This dissertation comprises three tax avoidance papers. In addition, these papers empirically examine firms’ resource allocation, tax control frameworks, tax transparency and tax compliance.
The first paper investigates firms’ response to a perceived increase in tax audit aggressiveness. By examining a cross-country dataset of approximately 200 multinational firms, we find no evidence that a perceived increase in audit aggressiveness leads to a change in tax planning activities. Nevertheless, we find that audit aggressiveness is positively associated with the quality of firm’s tax control frameworks. Thus, it remains unclear, if stricter enforcement shapes firms’ tax planning behavior or simply causes firms to invest more in the avoidance of errors.
The second paper examines the self-presentation of UK firms in published tax strategies as “responsible taxpayers” or as “tax planners” and whether their presentation is consistent with the measurable tax avoidance behavior.
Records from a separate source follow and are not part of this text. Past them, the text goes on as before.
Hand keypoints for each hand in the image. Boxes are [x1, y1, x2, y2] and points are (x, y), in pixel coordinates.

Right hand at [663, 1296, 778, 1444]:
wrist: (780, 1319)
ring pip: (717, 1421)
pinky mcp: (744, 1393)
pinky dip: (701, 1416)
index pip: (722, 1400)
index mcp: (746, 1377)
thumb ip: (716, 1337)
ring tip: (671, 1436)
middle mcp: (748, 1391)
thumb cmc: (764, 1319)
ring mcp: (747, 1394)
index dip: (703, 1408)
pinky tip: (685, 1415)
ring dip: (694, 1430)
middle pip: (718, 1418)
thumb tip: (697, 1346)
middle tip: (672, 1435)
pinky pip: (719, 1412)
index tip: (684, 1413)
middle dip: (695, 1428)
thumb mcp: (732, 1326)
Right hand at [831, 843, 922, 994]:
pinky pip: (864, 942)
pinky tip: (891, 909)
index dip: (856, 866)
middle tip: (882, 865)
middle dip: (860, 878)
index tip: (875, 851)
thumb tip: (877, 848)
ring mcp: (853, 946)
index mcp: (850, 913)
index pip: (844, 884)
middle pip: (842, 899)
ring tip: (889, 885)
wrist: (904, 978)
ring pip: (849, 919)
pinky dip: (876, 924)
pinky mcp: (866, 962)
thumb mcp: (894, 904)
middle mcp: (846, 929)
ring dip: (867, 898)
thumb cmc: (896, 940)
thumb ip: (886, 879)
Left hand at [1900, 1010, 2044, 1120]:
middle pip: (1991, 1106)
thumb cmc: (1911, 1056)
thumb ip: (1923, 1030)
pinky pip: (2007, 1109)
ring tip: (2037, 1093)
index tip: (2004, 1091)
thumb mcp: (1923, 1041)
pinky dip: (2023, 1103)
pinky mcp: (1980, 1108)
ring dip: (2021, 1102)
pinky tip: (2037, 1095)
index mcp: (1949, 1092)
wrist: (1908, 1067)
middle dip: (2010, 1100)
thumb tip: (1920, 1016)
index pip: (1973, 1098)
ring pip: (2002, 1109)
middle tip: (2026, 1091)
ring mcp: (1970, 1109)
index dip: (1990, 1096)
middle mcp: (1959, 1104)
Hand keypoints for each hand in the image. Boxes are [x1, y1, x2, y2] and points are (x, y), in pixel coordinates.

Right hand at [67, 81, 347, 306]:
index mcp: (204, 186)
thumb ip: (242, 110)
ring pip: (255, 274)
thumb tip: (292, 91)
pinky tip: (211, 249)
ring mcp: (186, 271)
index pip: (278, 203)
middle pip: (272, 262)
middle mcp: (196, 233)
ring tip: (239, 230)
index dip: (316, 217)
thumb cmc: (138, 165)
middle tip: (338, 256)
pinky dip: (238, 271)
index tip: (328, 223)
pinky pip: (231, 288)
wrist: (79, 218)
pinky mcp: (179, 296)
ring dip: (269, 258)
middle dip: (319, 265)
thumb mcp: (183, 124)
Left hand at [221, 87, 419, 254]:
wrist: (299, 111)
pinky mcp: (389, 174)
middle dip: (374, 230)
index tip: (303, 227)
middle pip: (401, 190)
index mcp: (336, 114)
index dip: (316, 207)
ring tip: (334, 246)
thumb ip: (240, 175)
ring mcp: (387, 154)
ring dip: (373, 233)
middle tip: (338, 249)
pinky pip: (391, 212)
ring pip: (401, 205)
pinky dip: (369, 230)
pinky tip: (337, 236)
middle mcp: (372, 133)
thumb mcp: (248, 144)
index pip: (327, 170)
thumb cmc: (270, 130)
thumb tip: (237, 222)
We use 248 published tax strategies from firms listed on the FTSE 100 and FTSE 250 and find that firms tend to portray themselves more as “responsible taxpayers”, but that this portrayal is only consistent with firms’ tax avoidance behavior if they are subject to an above-average external monitoring by financial analysts. Our findings suggest that firms manage the content in their published tax strategy to sway public opinion when the probability of detecting misstatements is low.
The last paper analyzes how tax complexity affects firms’ tax compliance and tax avoidance activities measured as the allocated resources within the tax department (internally and externally). I use a cross-country dataset of 173 multinational firms to show that tax complexity is positively associated with the tax compliance and tax avoidance activities. This finding indicates that higher complexity induces more compliance costs. Simultaneously, firms need to invest more resources in tax avoidance.